Given material:

=== Section Start ===

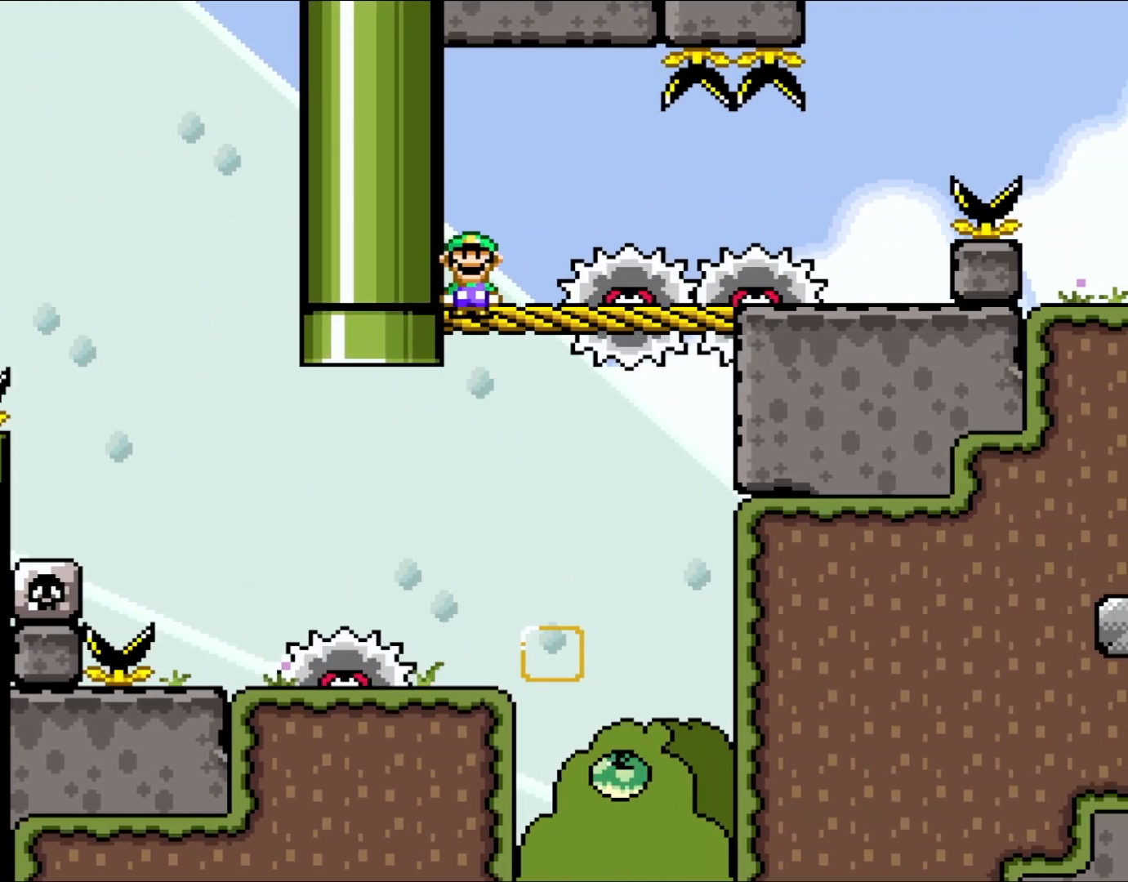
{"dt_ms": 500, "buttons": ["X", "DPAD_RIGHT"], "events": [[83, "A", "up"], [83, "DPAD_UP", "down"], [133, "DPAD_LEFT", "up"], [167, "A", "down"], [167, "DPAD_RIGHT", "down"], [167, "DPAD_UP", "up"], [250, "A", "up"], [400, "A", "down"], [483, "A", "up"]]}
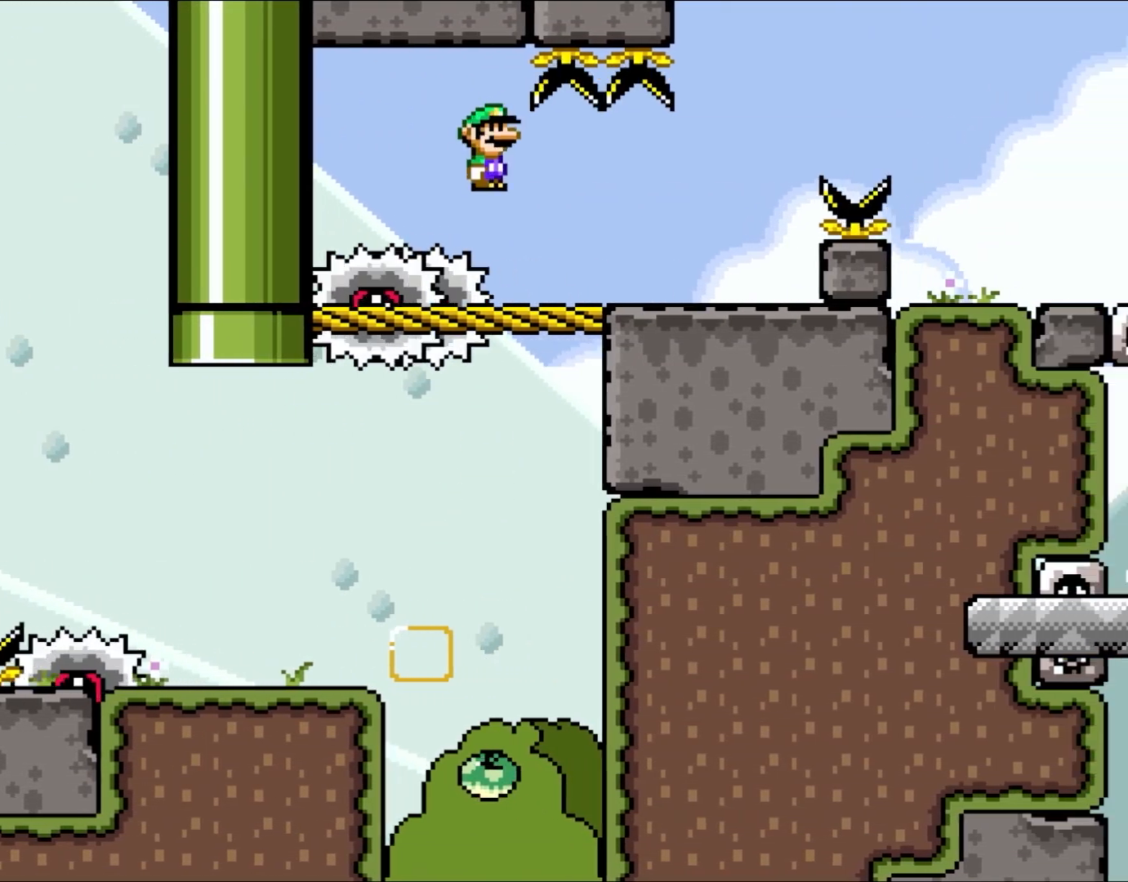
{"dt_ms": 500, "buttons": ["X", "DPAD_RIGHT"], "events": [[383, "A", "down"], [483, "A", "up"]]}
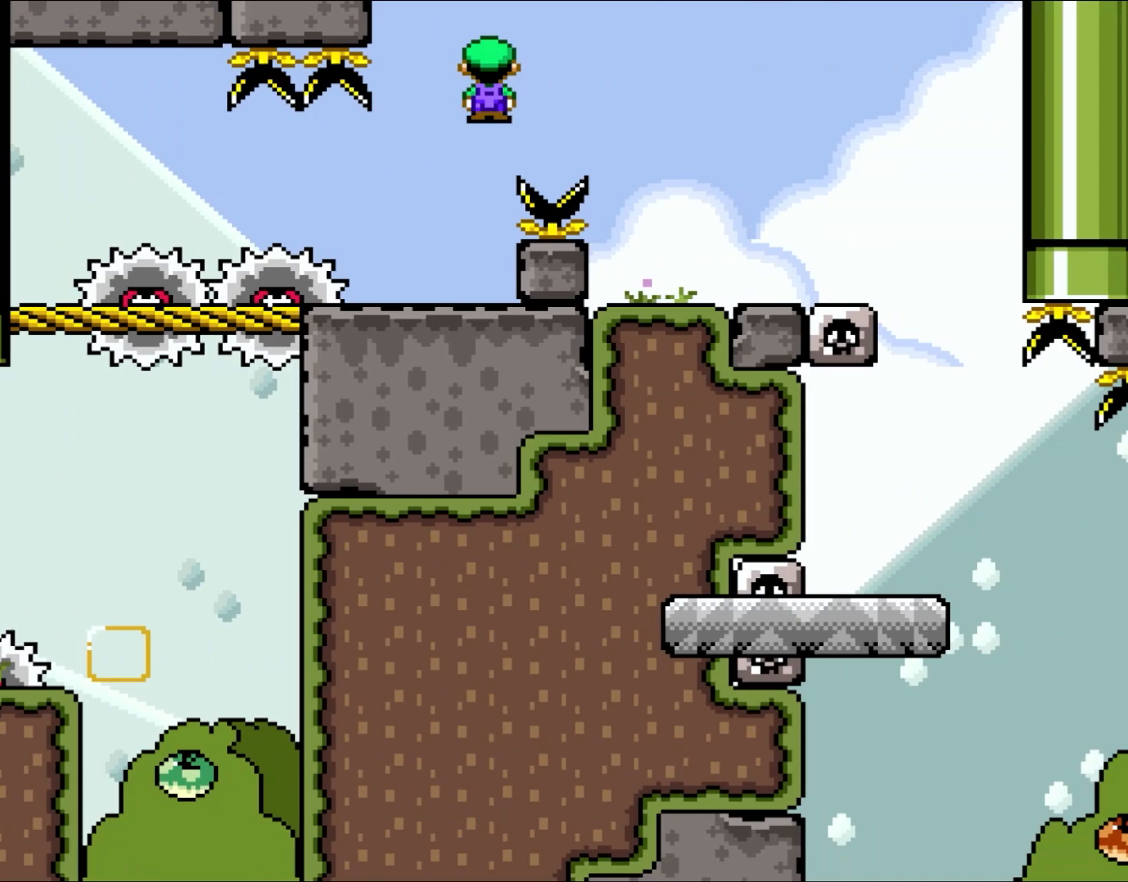
{"dt_ms": 1000, "buttons": ["B", "Y"], "events": [[100, "A", "down"], [183, "A", "up"], [417, "X", "up"], [483, "Y", "down"], [517, "B", "down"], [600, "X", "down"], [650, "B", "up"], [750, "B", "down"], [783, "X", "up"], [883, "DPAD_RIGHT", "up"]]}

=== Section End ===

Action item: Would you return all of the data above word for word, omitting every picture?

Result below:
{"dt_ms": 500, "buttons": ["X", "DPAD_RIGHT"], "events": [[83, "A", "up"], [83, "DPAD_UP", "down"], [133, "DPAD_LEFT", "up"], [167, "A", "down"], [167, "DPAD_RIGHT", "down"], [167, "DPAD_UP", "up"], [250, "A", "up"], [400, "A", "down"], [483, "A", "up"]]}
{"dt_ms": 500, "buttons": ["X", "DPAD_RIGHT"], "events": [[383, "A", "down"], [483, "A", "up"]]}
{"dt_ms": 1000, "buttons": ["B", "Y"], "events": [[100, "A", "down"], [183, "A", "up"], [417, "X", "up"], [483, "Y", "down"], [517, "B", "down"], [600, "X", "down"], [650, "B", "up"], [750, "B", "down"], [783, "X", "up"], [883, "DPAD_RIGHT", "up"]]}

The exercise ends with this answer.